The problem is, nobody but the State Department—especially not the political elites in Pakistan, even those within Bhutto’s own party—sees Fahim in such a role, and certainly not so soon. Critics suggest that the administration is so eager to graft legitimacy onto President Pervez Musharraf, its ever-more-unpopular ally in the war on terror, that it is pressing too hard to move past Bhutto and continue with scheduled Jan. 8 parliamentary elections, even though riots are paralyzing the country. “They’re trying to rush everything. This is a disaster,” says Marvin Weinbaum, a former State Depratment official and current scholar at the Middle East Institute. “This is now our new game plan: We’re working out a deal between Fahim and Musharraf after the election. They mention Fahim because they don’t know any better. The fact is, she [Bhutto] didn’t trust him.”

Pakistani political experts tend to agree with Weinbaum. Although Fahim was sitting next to Bhutto in her SU
V when she died, “he’s not the successor,” says Husain Haqqani, a former Pakistani diplomat and scholar who was very close to Bhutto and knows many within the party. “He’s respected. He has a constituency. But he’s not a charismatic figure” like Bhutto. In fact, given the dynastic politics of Pakistan, the person who succeeds her is far more likely to be her husband, Zardari, the former Karachi playboy and polo star who is widely blamed for the tangle of corruption that strangled and cut short Bhutto’s two terms in office. (Zardari was labeled “Mr. 10 Percent” in the Pakistani press because of the commissions and kickbacks he allegedly demanded from contractors doing business with the Pakistani government.) A long shot PPP candidate to succeed Bhutto might be Aitzaz Ahsan, who personally engineered the reinstatement of sacked Supreme Court Chief Justice Chaudhry earlier this year.

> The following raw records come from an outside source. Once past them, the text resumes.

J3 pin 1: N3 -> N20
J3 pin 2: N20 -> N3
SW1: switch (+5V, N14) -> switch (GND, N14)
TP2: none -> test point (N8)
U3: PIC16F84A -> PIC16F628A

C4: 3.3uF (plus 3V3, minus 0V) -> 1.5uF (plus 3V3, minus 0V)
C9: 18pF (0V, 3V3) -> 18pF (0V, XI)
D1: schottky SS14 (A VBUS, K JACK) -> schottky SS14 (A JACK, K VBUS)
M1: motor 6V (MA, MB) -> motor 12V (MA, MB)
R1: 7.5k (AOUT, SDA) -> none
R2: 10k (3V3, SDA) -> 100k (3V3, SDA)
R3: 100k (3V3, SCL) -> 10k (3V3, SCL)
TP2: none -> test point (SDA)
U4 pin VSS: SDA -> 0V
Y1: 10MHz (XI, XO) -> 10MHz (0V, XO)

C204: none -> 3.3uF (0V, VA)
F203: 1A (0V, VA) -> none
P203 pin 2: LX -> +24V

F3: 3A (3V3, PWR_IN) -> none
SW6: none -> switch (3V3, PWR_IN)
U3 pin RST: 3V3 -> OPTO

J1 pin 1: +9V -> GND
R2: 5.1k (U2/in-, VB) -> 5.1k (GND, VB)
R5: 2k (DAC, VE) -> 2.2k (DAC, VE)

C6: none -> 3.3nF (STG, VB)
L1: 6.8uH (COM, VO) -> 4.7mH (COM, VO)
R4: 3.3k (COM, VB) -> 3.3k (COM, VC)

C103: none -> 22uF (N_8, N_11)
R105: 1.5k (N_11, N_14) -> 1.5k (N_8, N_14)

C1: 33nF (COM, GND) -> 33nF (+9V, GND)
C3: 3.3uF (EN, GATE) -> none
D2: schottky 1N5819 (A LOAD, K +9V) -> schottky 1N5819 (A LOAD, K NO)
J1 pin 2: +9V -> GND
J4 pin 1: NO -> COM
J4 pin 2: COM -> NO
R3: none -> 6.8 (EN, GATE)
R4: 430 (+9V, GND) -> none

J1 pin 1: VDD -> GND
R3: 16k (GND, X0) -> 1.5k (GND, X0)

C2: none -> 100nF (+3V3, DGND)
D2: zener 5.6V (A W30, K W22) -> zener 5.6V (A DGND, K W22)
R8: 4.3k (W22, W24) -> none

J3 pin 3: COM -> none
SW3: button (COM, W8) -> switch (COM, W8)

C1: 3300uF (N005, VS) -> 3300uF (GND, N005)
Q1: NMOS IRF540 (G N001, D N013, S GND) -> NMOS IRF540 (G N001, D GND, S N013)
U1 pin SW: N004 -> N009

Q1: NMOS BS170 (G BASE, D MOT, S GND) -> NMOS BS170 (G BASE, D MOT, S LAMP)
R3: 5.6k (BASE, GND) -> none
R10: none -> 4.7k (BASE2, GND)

Ahsan, however, was known to have broken with Bhutto over her decision to hold tentative talks with Musharraf about a coalition government and is considered to have too little support inside the party.

With emotions still so raw, no one knows whether anyone can even begin to fill the void that Bhutto left behind. Casey told Newsweek Friday that he had misspoken on Thursday when he named Fahim as Bhutto’s successor. “That’s my mistake,” Casey said. “That’s technically inaccurate. He is the nominal interim head of the party. But God knows it may not be, in the end, a single person. There isn’t a single one who stands out right now. My own personal thought on this is they may end up with something like India’s Congress Party, where Sonia Gandhi is head of [the] party but doesn’t lead the ticket.” Casey added, “U.S. policy isn’t to anoint candidates or pick leaders for Pakistan.”

No? Well, you could have fooled me. They certainly have their pugmarks all over not only the current so-called president, but also the “successor” that Bhutto certainly would never have picked.

Séances at the Pentagon. Bizarre prognostications from the State Dept. Jeezus, what next? Will the ghost of Ronnie Ray-Gun start sending messages by way of his old astrologer?

At this rate, my trusty Ouija board could soon become obsolete.